Two girls were sent out to work with a local Head Start group and one went to be a cook at a local day nursery. When they were experienced and when we had our play room ready, we withdrew them and started our own group. We used the same room for our dressmaking group for 8 year olds, using material donated by a local store. The boys who had renovated the room went on to renovate a group home for adolescents.
A lot of the child minding took place out-of-doors and eventually we set aside each Friday for a group visit for children from AFDC families. We started by going to the local State Park and gradually grew more ambitious. We persuaded the Fire Department to lay on an open-day for us and then the Police Department. One of the aides was very reluctant to take part in this as he was known to the police, but he came back a changed young man. They had given him a ride in a squad car and showed him all the equipment and he decided he wanted to be a policeman.
One Friday we took a group across Puget Sound to see Seattle, the first time many of them had ever crossed the Sound, and to visit a community festival. The festival was in the black district which had suffered serious damage in the summer riots (this was 1968) and I wanted demonstrate to them and to the local press that this was not a no-go area.
Such was the self-confidence that our group built up and the confidence we won from the rest of the office that we paid a visit to one of the other offices in the state to give a presentation on our work. One of the local aides said that it was useless proposing their own activities as nobody listened to them. ‘Then nag them until they do’, was the advice.
All the aides were earning more money than they had ever earned in their lives (and I was earning more than I could expect in England), so what did they do with it? The most dramatic consequence came after the third pay-day when one young man failed to come to work. Instead the others passed me a note from him saying that he had left for another city, that he had found work and would never be returning to our city or his family again. They confessed that they had known he was planning this from the beginning ‘but we couldn’t tell you, Edward, because you would have had to have told the social workers.’ ‘It was the best thing that could happen to him’, they said, ‘that family was no good to him.’ They sent him a Good Wishes card and I didn’t try to find the address. The social workers were taken by surprise, for they had rated him the most reliable member of the group.
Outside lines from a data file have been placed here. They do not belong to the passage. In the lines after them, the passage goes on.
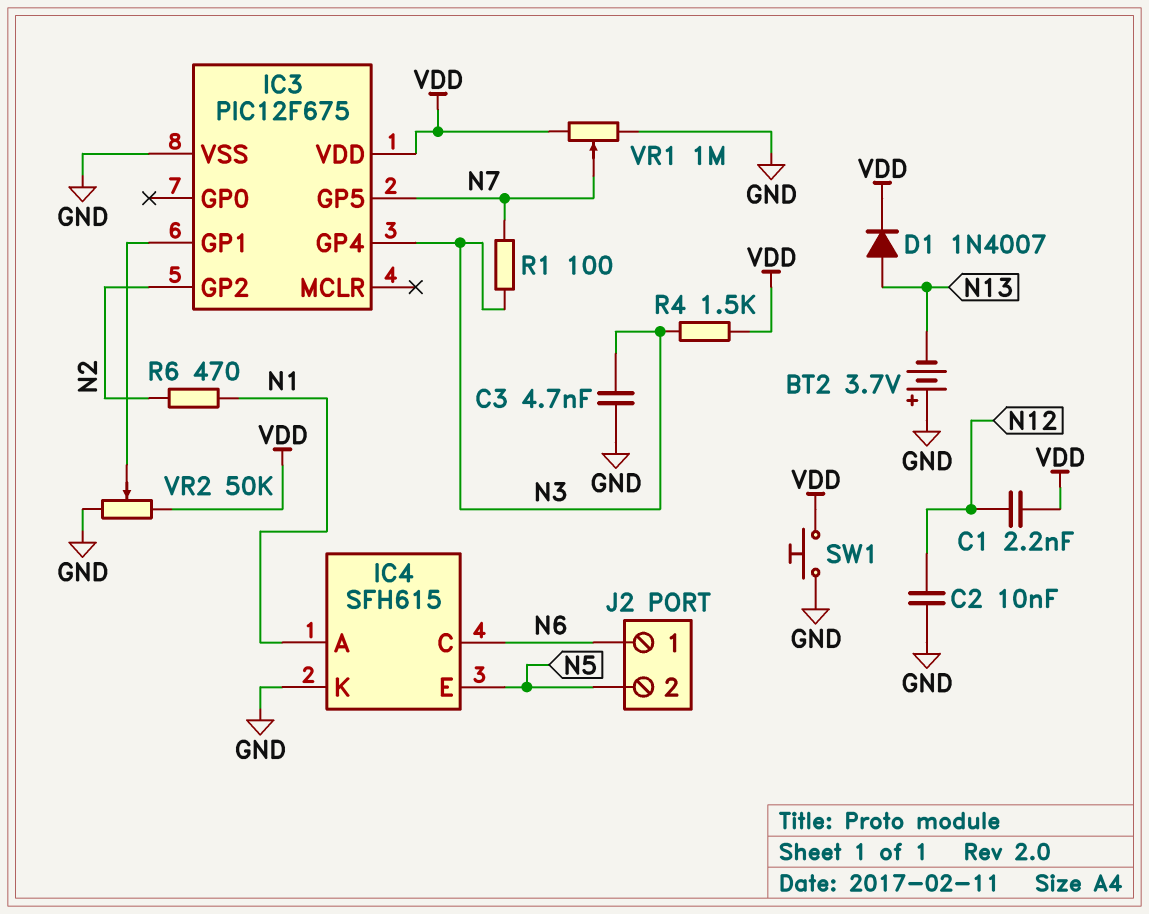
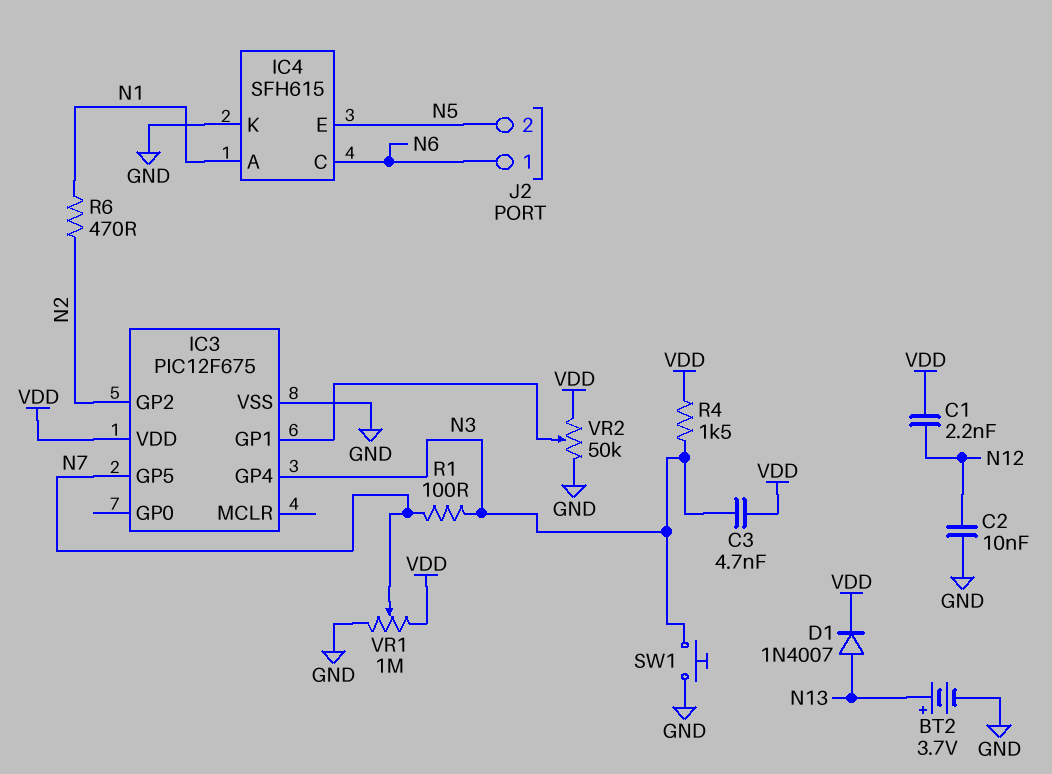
BT2: 3.7V (plus GND, minus N13) -> 3.7V (plus N13, minus GND)
C3: 4.7nF (GND, N3) -> 4.7nF (N3, VDD)
SW1: button (GND, VDD) -> button (GND, N3)

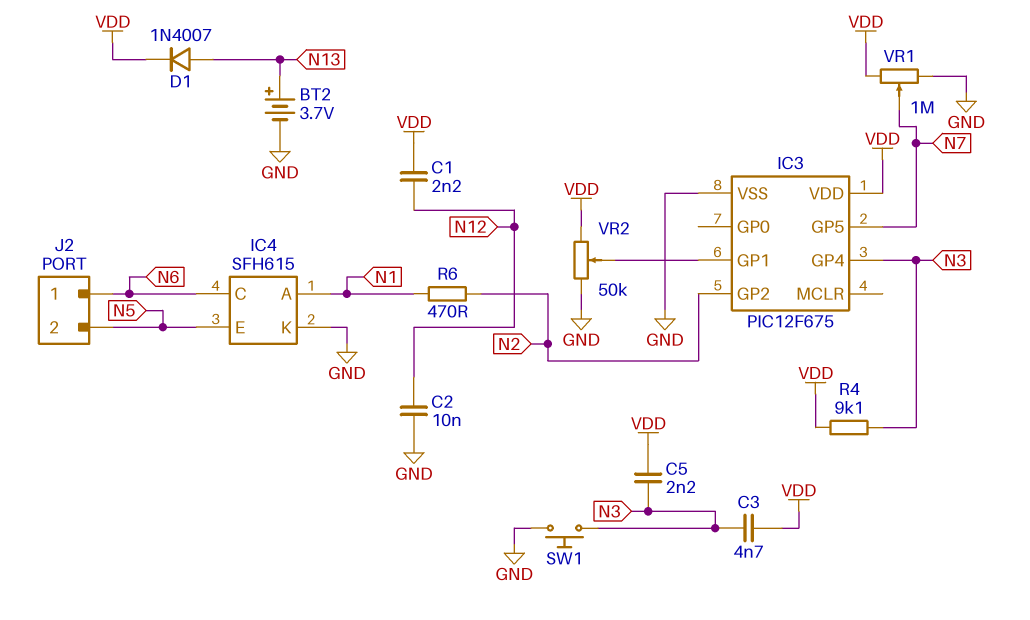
C5: none -> 2.2nF (N3, VDD)
R1: 100 (N3, N7) -> none
R4: 1.5k (N3, VDD) -> 9.1k (N3, VDD)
The standard of dress improved markedly after the first pay-day but otherwise most of the money was passed on to their mothers. They seldom spoke well of their parents but on the whole they were dutiful children.
When the programme came to an end they laid on a surprise party for me. The cake was decorated with the stars and stripes, with apologies that they could not find a Union Jack. Among the gifts was a set of men’s toiletries which I have never used and which still stand as a memento on my bathroom shelf.
I was never again a social worker although I did have a lot of experience with social action programmes later in my career, including working in an Albanian mountain village persuading the farmers to pay their social insurance contributions. I am writing this now partly as a memoir and partly to ask whether anybody reading this knows is their was any follow-up to this demonstration programme and if similar activities still take place in America.